Ich hoffe, Sie haben auch die vorangegangenen Dialog wahrgenommen und erkannt, dass ich mich lange zurückgehalten habe, bis man mir Träumerei und Weltfremdheit (Elfenbeinturm) vorwarf. Ich habe mich lange im Studium mit diesem Thema beschäftigt und versucht zu erklären, wo die eigentlichen Fronten verlaufen. Stichwort Prekarität. Sie ist der wahre Grund und zurückzuführen auf die ständig gebetsmühlenartig wiederholten marktliberalen Ideen wie Flexibilisierung von Arbeitsverhältnissen etc. Ca. 20 % der Erwerbstätigen in Dt. leben aktuell schon in diesen prekären Arbeits- und Lebensverhältnissen, können ihre Zukunft kaum planen, fühlen sich diskriminiert, ausgeschlossen, anomisch… manch einer wird sein ganzes Leben lang darin verharren.

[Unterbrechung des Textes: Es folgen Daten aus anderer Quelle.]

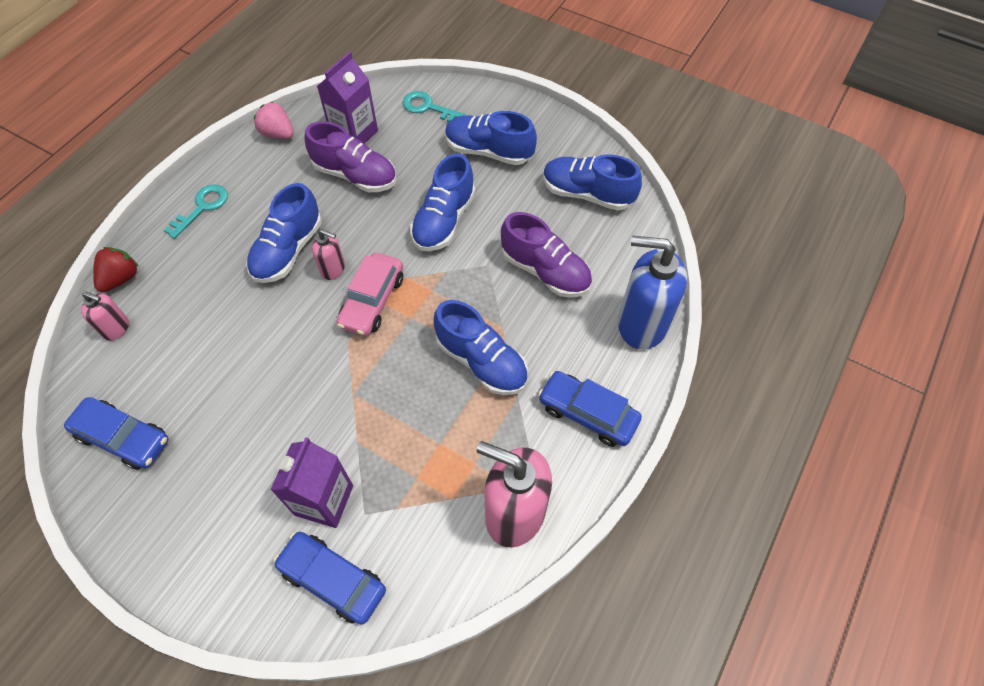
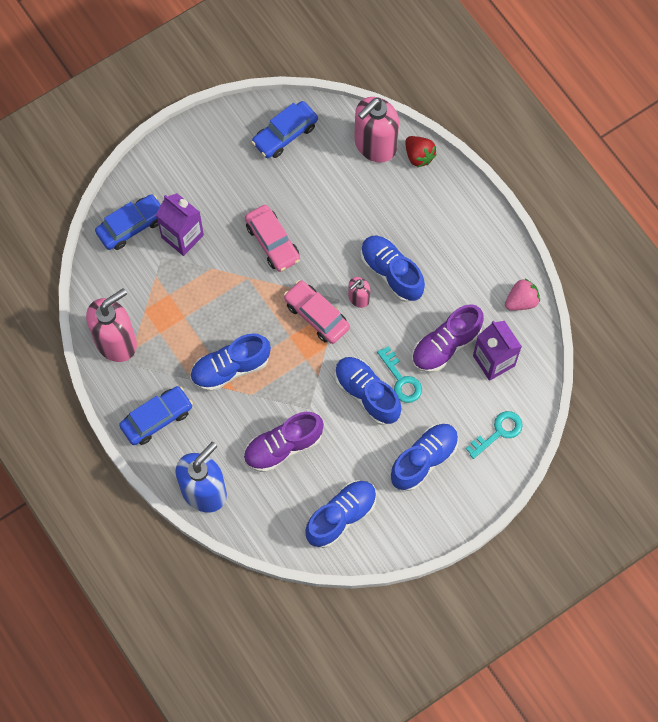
camera: 115 degrees right, 10 degrees up
pink soap dispenser [81,292,129,341] -> pink soap dispenser [354,97,399,163], size x2.03
turquoise key [164,184,228,239] -> turquoise key moved to [377,346,422,403]
none -> pink car [245,205,300,272]

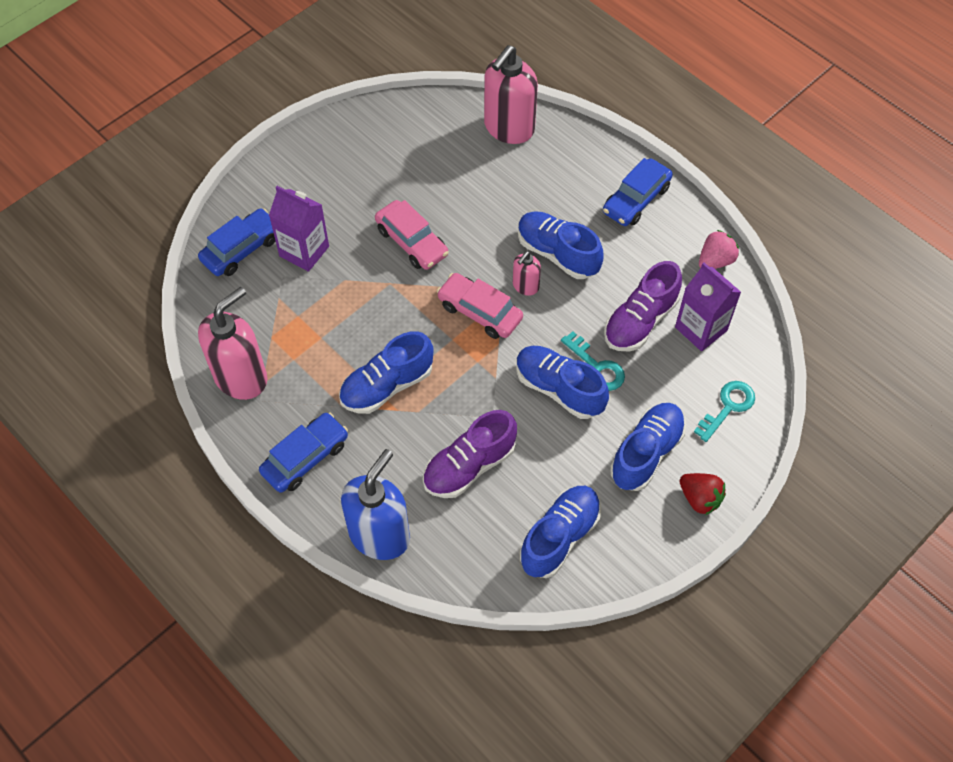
camera: 10 degrees left, 10 degrees down
blue car [252,101,318,158] -> blue car moved to [603,158,673,226]
red strawberry [405,136,437,168] -> red strawberry moved to [680,473,726,515]

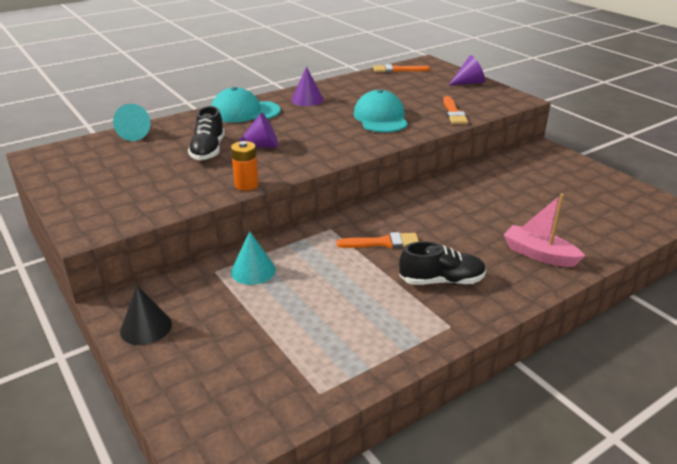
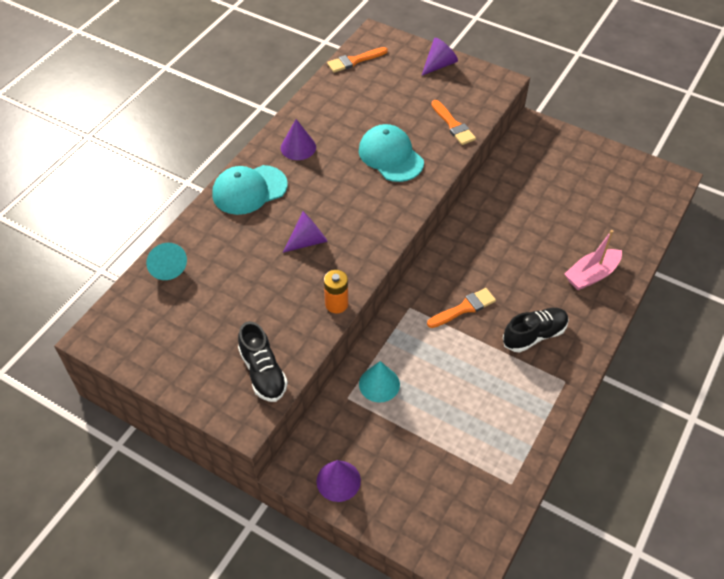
camera: 25 degrees left, 20 degrees up
black cone [120,285,172,345] -> purple cone [317,460,361,502]
black shoe [188,106,225,160] -> black shoe moved to [238,321,288,402]
pink boat [504,194,585,267] -> pink boat turned 45 degrees counterclockwise [564,230,622,290]

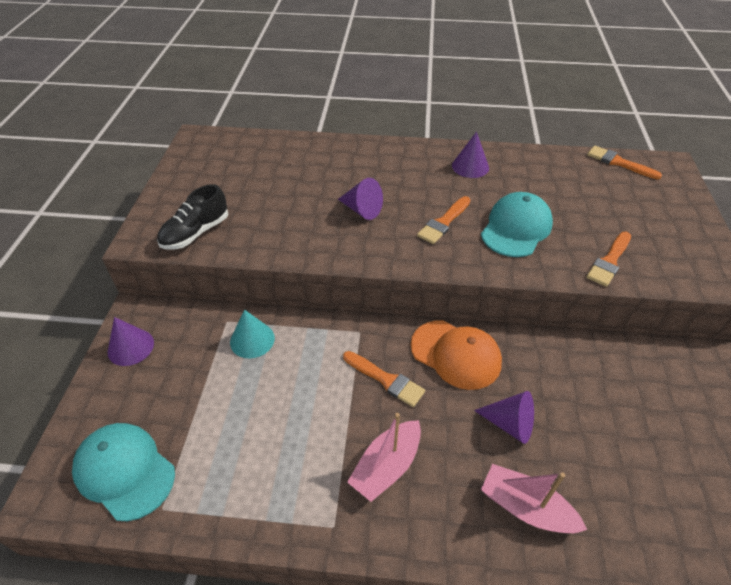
camera: 65 degrees right, 5 degrees down
turquoise cone [146,243,187,280] -> none
turquoise cap [212,165,288,215] -> turquoise cap moved to [72,423,175,521]
orange battery [324,270,348,313] -> none
purple cone [421,38,458,76] -> purple cone moved to [474,391,534,444]
black shoe [503,308,569,352] -> pink boat [347,413,421,502]
none -> orange cap [410,320,502,390]
none -> orange brush [417,196,471,244]

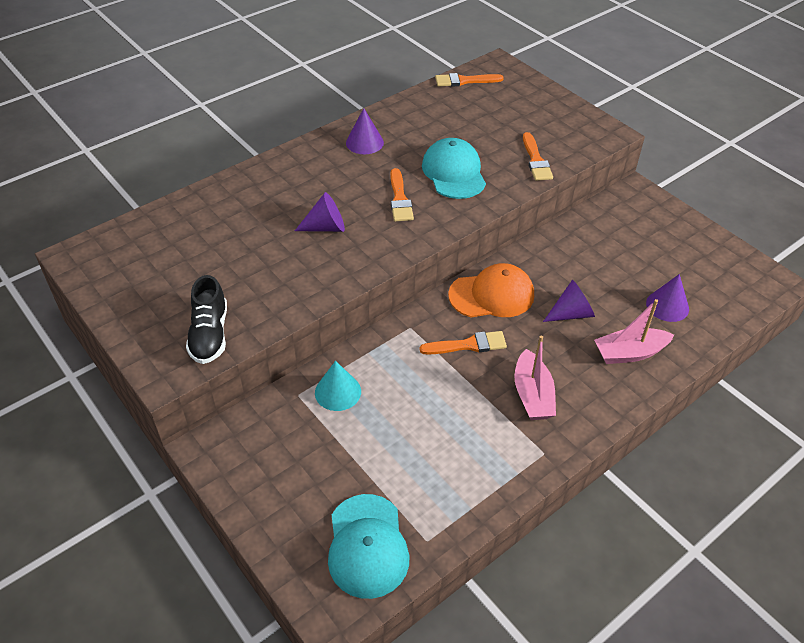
camera: 45 degrees left, 0 degrees up
turquoise cap [72,423,175,521] -> turquoise cap turned 90 degrees counterclockwise [328,494,409,599]
purple cone [107,317,154,366] -> purple cone moved to [646,274,689,322]

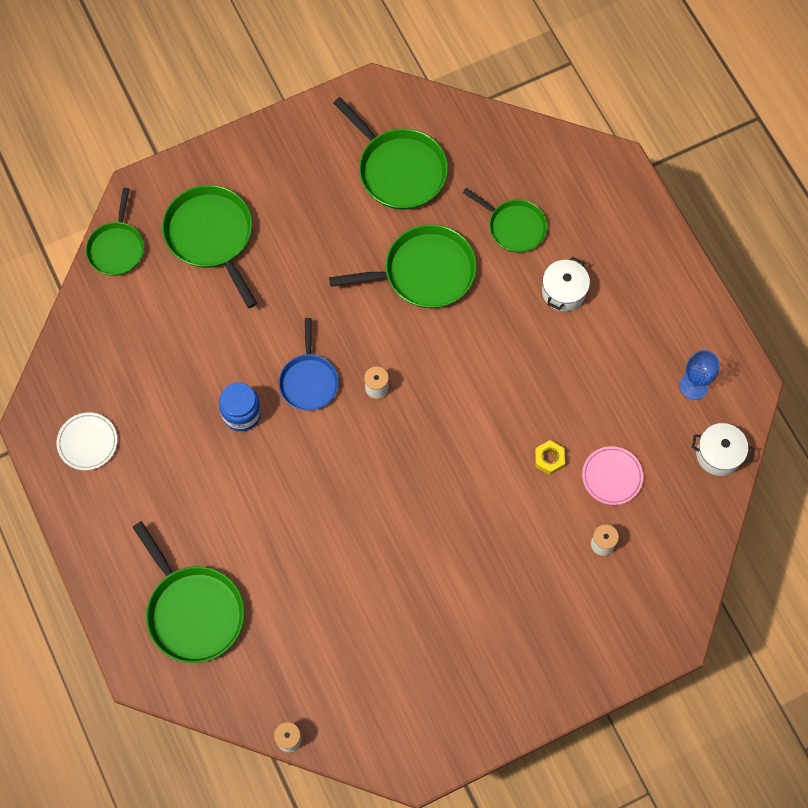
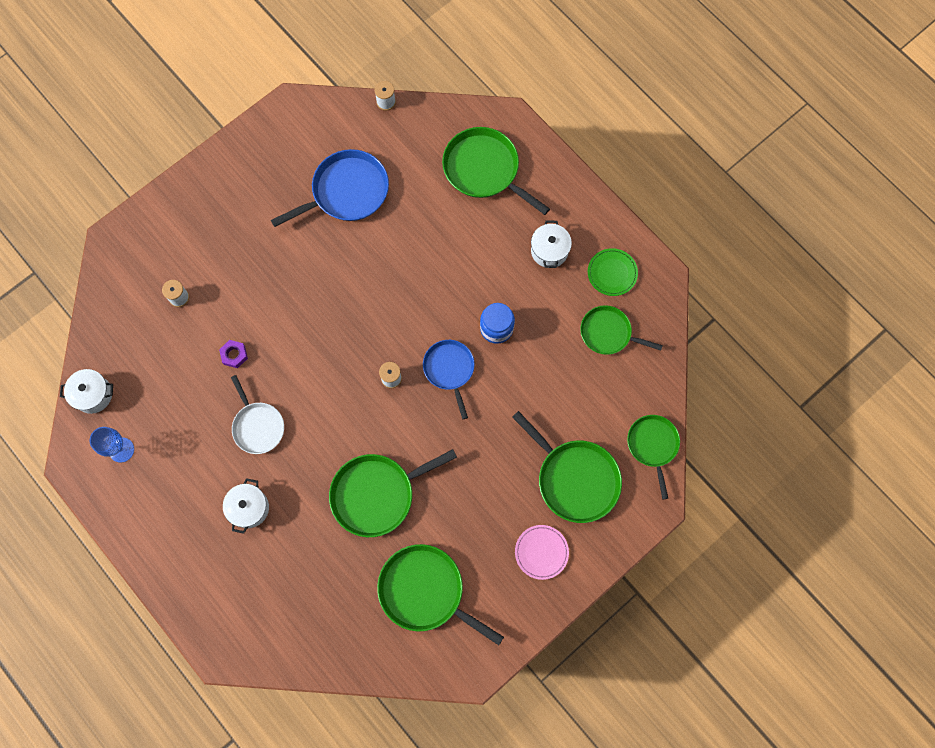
camera: 165 degrees right, 5 degrees up
white plate [57,412,117,470] -> green plate [588,248,638,296]
green pan [463,188,547,253] -> green pan moved to [580,305,663,355]
yellow nut [535,440,565,475] -> purple nut [219,340,248,368]
pink plate [582,446,643,505] -> pink plate moved to [515,525,569,580]
none -> white pan [231,375,284,454]
none -> blue pan [271,149,389,227]
none -> white pot [531,220,572,268]

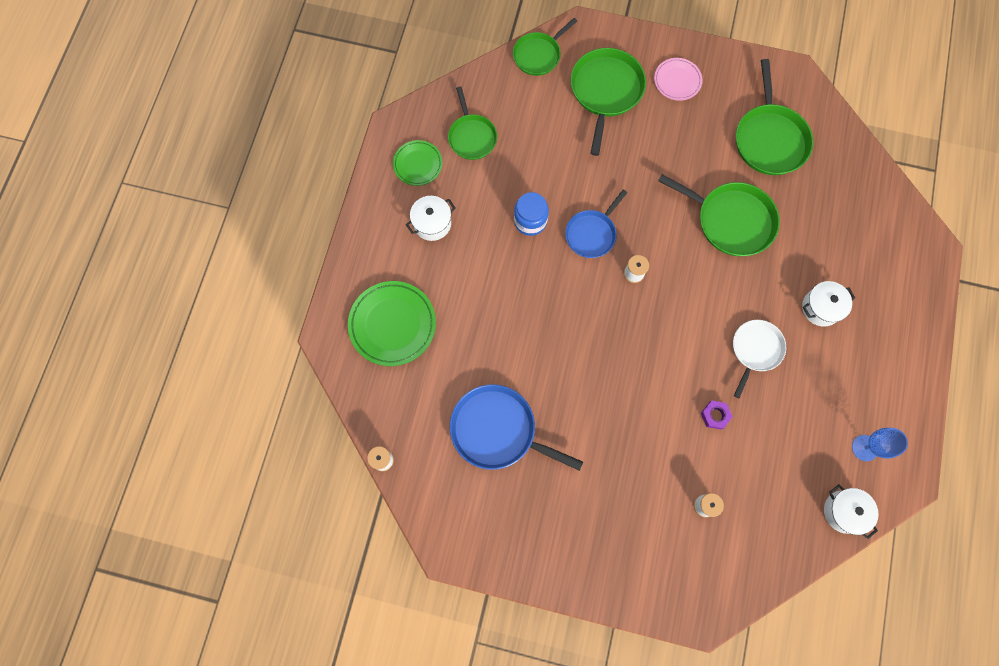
camera: 125 degrees left, 0 degrees up
green pan [442,127,550,215] -> green plate [348,281,436,366]

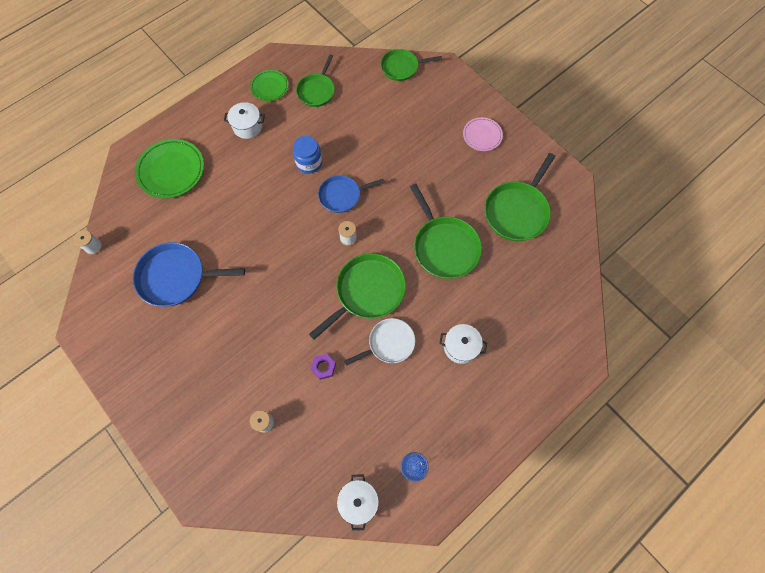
camera: 35 degrees right, 5 degrees down
blue pan [450,384,583,471] -> blue pan turned 60 degrees counterclockwise [133,242,245,307]
green pan [571,48,646,156] -> green pan moved to [309,253,406,340]

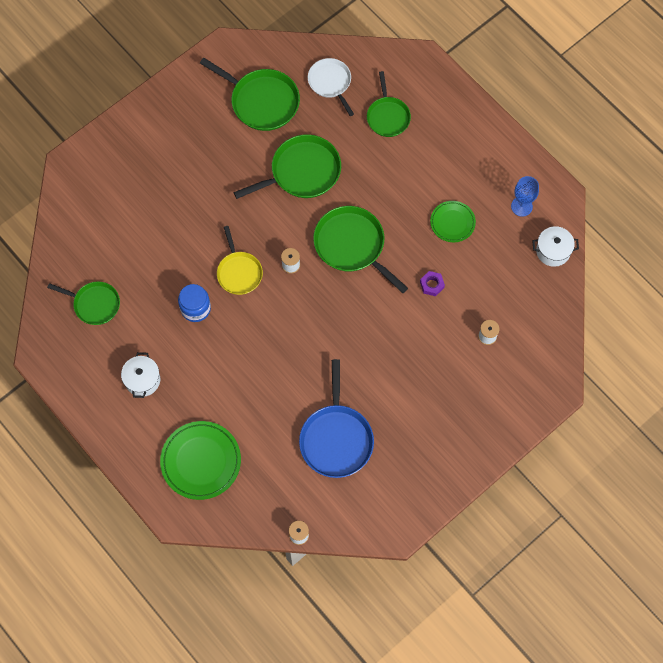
camera: 90 degrees left, 0 degrees up
green plate [250,70,289,101] -> green plate moved to [430,201,476,242]
blue pan [318,175,385,213] -> yellow pan [217,226,263,295]
white pan [344,318,415,366] -> white pan moved to [308,58,354,116]
green pan [381,49,442,81] -> green pan moved to [367,71,411,137]
white pot [439,324,487,364] -> none
pink plate [463,117,503,151] -> none

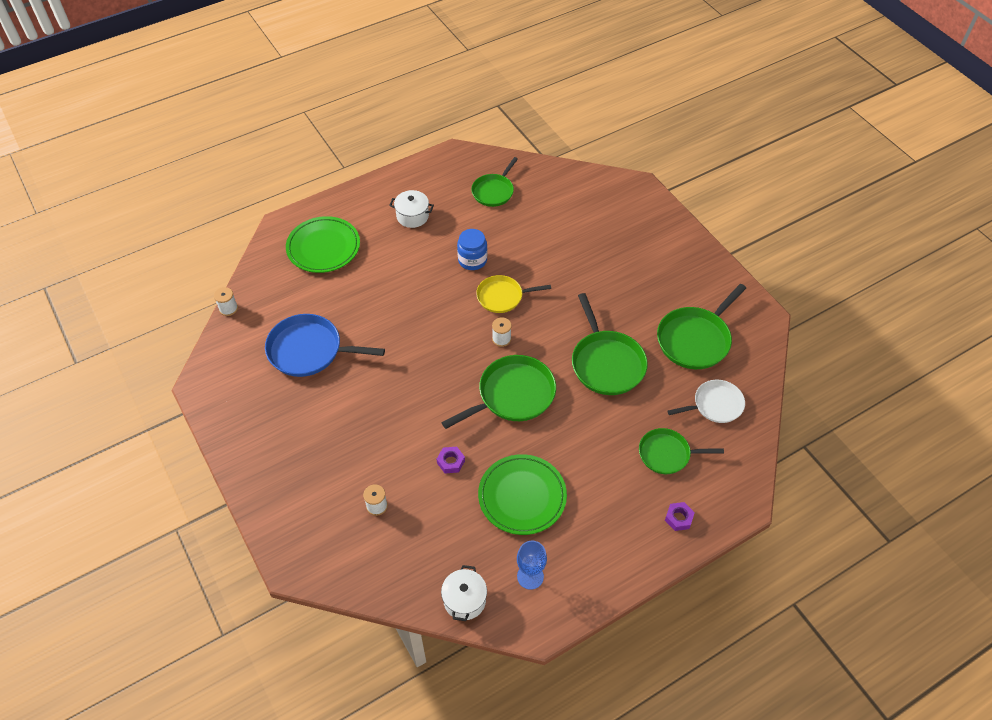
camera: 100 degrees right, 15 degrees down
green plate [430,201,476,242] -> green plate [478,454,567,535], size x1.67
none -> purple nut [665,502,695,531]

Fast alle ökonomischen Ansätze auf bundespolitischer Ebene der Linken sind durchaus machbar und überhaupt nicht so weltfremd, wie Sie es gerne darstellen. Im Gegenteil. Die meisten Forderungen sind doch ehemalige politische Realitäten der Bundesrepublik, wie bspw. der Ruf nach der Wiedereinführung der Vermögenssteuer oder der Anhebung des Spitzensteuersatz bei gleichzeitigem Abbau des wahrscheinlich auch Sie betreffenden Steuerbauches. Andere Forderungen wie Regulierung der Finanzmärkte und eine Börsenumsatzsteuer sind doch nun nach/während der Krise auch bei den Volksparteien wieder hoffähig, weil notwendig.
War denn die alte Bundesrepublik mit ihren Bestrebungen des sozialen Ausgleichs und dem solidarischen Einstehen für die Schwachen so schlecht, dass Sie gerne den harten Weg der Entsolidarisierung gehen möchten? Schauen Sie sich doch das Musterland der freien Marktwirtschaft an. 40Millionen auf Essensmarken, 50 Millionen ohne KV, Ghettoisierung, größte Einkommenschere etc.. Was ist denn da bloß falsch gelaufen? Hm… vielleicht die mangelnde Regulierung?
Das Modell des absolut freien Marktes zieht nicht mehr, empirisch zig Mal gescheitert. Dass müssten auch Sie erkannt haben. Und Europa oder USA tun dies ja auch, wenn sie bspw. gelegentlich ihre Binnenmärkte vor dem freien globalen Wettbewerb zu schützen versuchen.